Istruzioni:
**A.** Nel testo sulle formazioni di Joujouka e Jajouka, chi aveva invitato Maalem Abdelmajid Domnati al festival di Joujouka?
**B.** Prosegui, per favore, il testo sulle formazioni di Joujouka e Jajouka a partire dal punto in cui si interrompe.

Testo da leggere:
___
L’ormai antico problema di autenticità delle due formazioni mi si è presentato già dal primo giorno, quando ho incontrato un musicista gnawa – Maalem Abdelmajid Domnati – nella kasbah di Tangeri, che ha dichiarato di esser stato invitato tempo fa a partecipare al festival di Joujouka per una notte di gnawa (liala), da un organizzatore francese, e di aver in qualche modo rifiutato, poichè aveva intuito che non si trattava della formazione di Bachir Attar (Jajouka), e dunque non era autentica*. L’unico punto di vista interno, marocchino (o forse ero io, europeo, il vero insider?), sostiene dunque il contrario di quello che ho invece appreso i giorni successivi al festival, ovvero che la vera formazione è quella di ‘Joujouka’, composta da soli musicisti del villaggio, nati e cresciuti lì, differentemente da quella di Bachir, di cui lui soltanto è originario delle Rif Mountain, e gli altri componenti sarebbero solo turnisti raccattati nelle valli circostanti per suonare in occidente**.
___
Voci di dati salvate

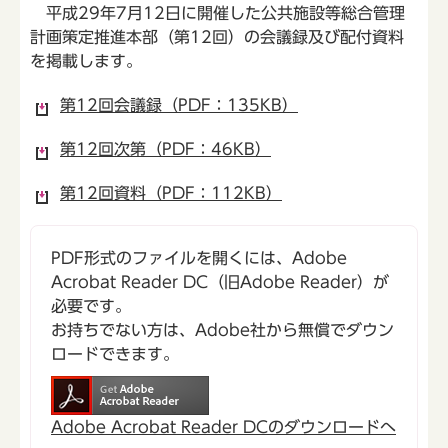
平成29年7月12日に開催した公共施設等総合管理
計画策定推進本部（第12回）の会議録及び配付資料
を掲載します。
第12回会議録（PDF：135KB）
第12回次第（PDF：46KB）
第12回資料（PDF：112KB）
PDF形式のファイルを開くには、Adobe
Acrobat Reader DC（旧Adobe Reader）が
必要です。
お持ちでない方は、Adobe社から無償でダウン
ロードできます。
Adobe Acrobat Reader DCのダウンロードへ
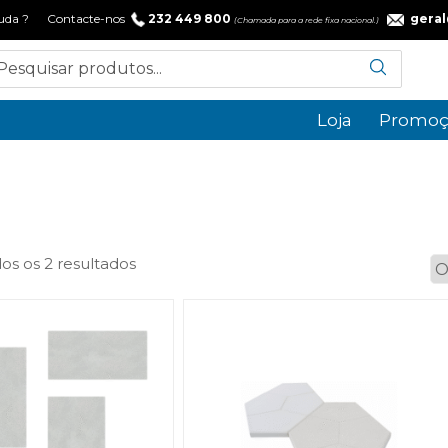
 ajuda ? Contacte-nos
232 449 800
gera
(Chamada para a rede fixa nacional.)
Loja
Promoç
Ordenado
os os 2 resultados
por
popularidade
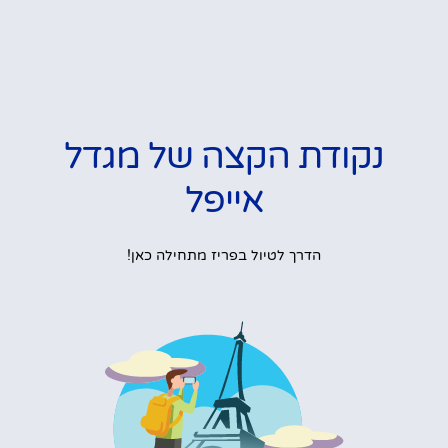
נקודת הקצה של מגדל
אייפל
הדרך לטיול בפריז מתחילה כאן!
___
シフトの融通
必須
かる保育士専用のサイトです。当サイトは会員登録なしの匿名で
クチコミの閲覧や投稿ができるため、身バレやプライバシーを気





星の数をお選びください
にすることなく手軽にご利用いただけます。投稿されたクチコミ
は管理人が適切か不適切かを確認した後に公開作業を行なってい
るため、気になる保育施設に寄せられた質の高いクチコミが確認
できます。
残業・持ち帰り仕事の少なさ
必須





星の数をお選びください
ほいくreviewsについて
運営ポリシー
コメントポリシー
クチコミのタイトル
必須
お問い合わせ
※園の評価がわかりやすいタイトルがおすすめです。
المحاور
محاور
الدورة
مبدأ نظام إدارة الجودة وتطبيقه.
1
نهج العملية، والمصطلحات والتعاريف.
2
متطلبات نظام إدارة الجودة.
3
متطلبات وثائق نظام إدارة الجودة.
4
___
Risposte per compito:
**A.** Un organizzatore francese.

**B.**
Altri sostengono che si siano formati i due blocchi alla morte di Bachir (e anche su questo ci sono pareri contrastanti, non sono letteralmente riuscito a capire se sia ancora in vita e residente al villaggio oppure no), poichè alcuni dei musicisti non accettarono di dover seguire il figlio di Bachir, alla guida dei master per eredità, e quindi ne formarono uno nuovo con altri musicisti.

Non intendo dare versioni reali o definitive, e mi limito a constatare come il caso Master Musician of Joujouka sia davvero emblematico per capire i meccanismi di relazione e di sguardo tra una forma tradizionale e il suo incontro con la logica occidentale; non soltanto in termini di mercato discografico e royalties, ma anche in termini culturali e soprattutto transculturali: dagli effetti applicati in post produzione da Brian Jones alle sue registrazioni, all’odierno atteggiamento dei musicisti di fronte ad un pubblico occidentale, ormai abituati a visite e a forzature da oltre cinquant’anni.
Non esiste autenticità pura, è innegabile, piuttosto si è di fronte a una forma musicale e rituale abitata dai fantasmi di mezzo secolo di scambi e risposte, in parte tutt’ora in corso, tant’è che il prossimo progetto di Frank Rynne, oltre a continuare il festival, è quello di portare i ‘veri’ musicisti in tour in Europa, producendo nuovi assestamenti e leggeri cambi di fase.

Retroscena a parte, è stupefacente l’intensità delle pipe di Joujouka, è, di fatto, un’esperienza magica, che giustifica tutte le visite, dai vari beatniks a Lee Ranaldo, da Ornette Coleman a Bill Laswell.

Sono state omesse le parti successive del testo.